Lollar, who has now been on the job two weeks, said he is confident it was the right decision.

“It just clicked with me,” said Lollar, sifting through paperwork at his new office at Big Brothers Big Sisters, 2 E. Church St., in downtown Frederick.

“I felt it was something I could do because of my upbringing. I grew up in a house with 17 kids and four women in the inner city of Washington, D.C. I was fortunate to have older people mentor me, and it gave me confidence.... It was a good fit for me.”

Big Brothers Big Sisters is a national, nonprofit organization that helps at-risk children by matching them with an adult who serves as a mentor in a one-on-one relationship.

The national program dates back to 1904. The Frederick County organization has been place for 30 years.

Lollar said how he was raised is the reason he has a history of serving at-risk and vulnerable people.

As director of the city housing authority, Lollar helped to bring 55 new, modern homes to Bentz Street and oversee the opening of a community center.

He also helped install a plaque in 2009 near city hall in honor of Dred Scott, an African-American slave who unsuccessfully sued for his freedom and that of his wife and two daughters in 1857.

Many in the city thought Scott’s recognition was needed to balance the presence of a nearby bust of former U.S. Supreme Court Justice Roger Brooke Taney.

Taney, a native of Frederick, authored the court’s decision in 1857 denying Scott and his family his citizenship.

Lollar has cited the installation of the Dred Scott plaque as his proudest moment.

Dario Cavazos, president of the board of directors for Big Brothers Big Sisters, said in a news release that Lollar has proven himself to be a strong leader.

“He is a man with a very solid core who can get things done,” Cavazos said.

Lollar said he already has plans to move the organization forward.

“I want to increase the matches,” he said. “I want to get the numbers up, by getting the word out that we’re still here, and we’re still a mentoring program.

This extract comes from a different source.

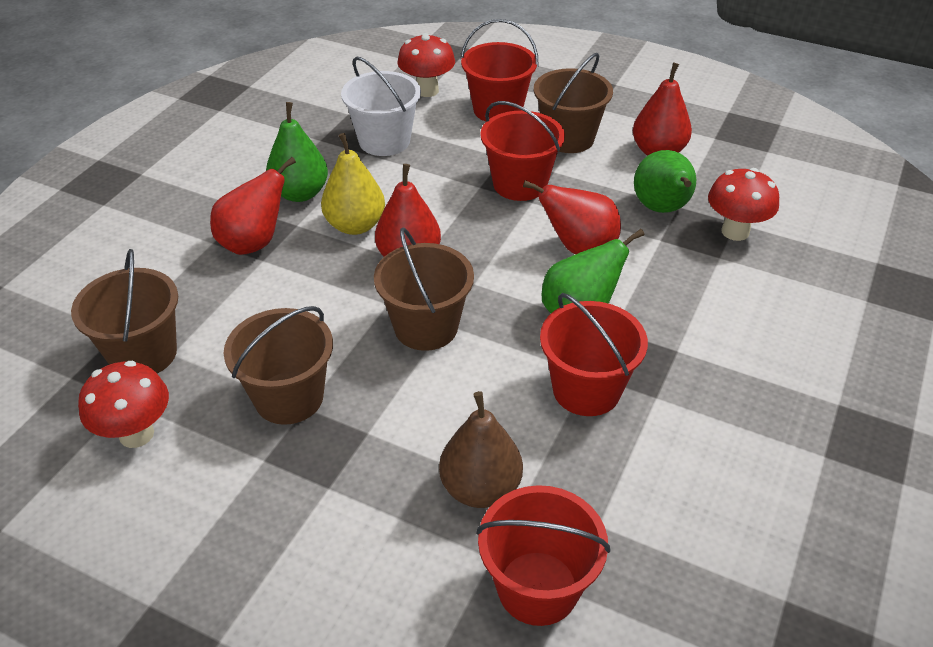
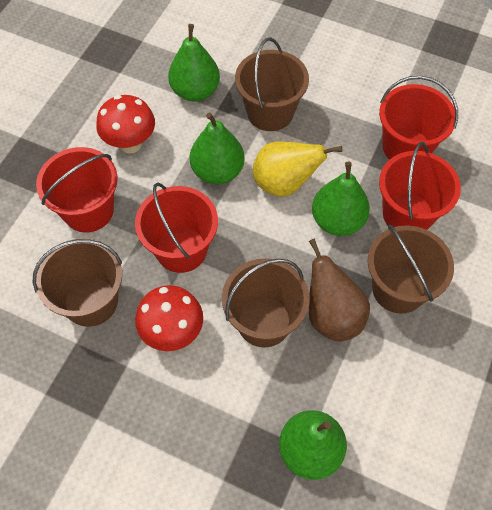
green pear: 3 -> 4
red mushroom: 3 -> 2
red pear: 4 -> 0
white bucket: 1 -> 0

I want to tell the story of Big Brothers Big Sisters again.”

With a $288,000 operating budget for current fiscal 2012, the program has 78 children-to-adult matches.

Lollar, who makes an annual salary of $72,000, said he would like to pair 150 children with mentors.

“It can be done,” he said. “We have a staff of five that could handle 150 matches.”

Lollar’s vision already has the support of one local business in Frederick.

The Muse, a gift shop on North Market Street, will be donating $2,000 to Big Brothers Big Sisters.

“We were looking for an organization that benefits kids,” owner Whitney Bingham said. “We wanted to do something for kids.”

In June, Bingham, along with local artist and teacher, Courtney Prahl, started the “Lend a Hand,” fundraiser. For every $20 artist canvas sold at the store, $18 went to Big Brothers Big Sisters, Bingham said.

Those purchasing a canvas were then asked to paint a picture, and bring it make to The Muse to be auctioned off. The store held a silent auction in September, and of the 50 or so original canvases sold, 41 were auctioned off to the highest bidder.

“We had artists as young as 10,” Bingham said. “Every dollar went to the fundraiser. This was our first year, and we definitely want to do this again.”

Although she has only spoken with Lollar a few times, Bingham said she is pleased he has taken over the organization.

“I feel really confident in his capabilities and his initiative,” she said.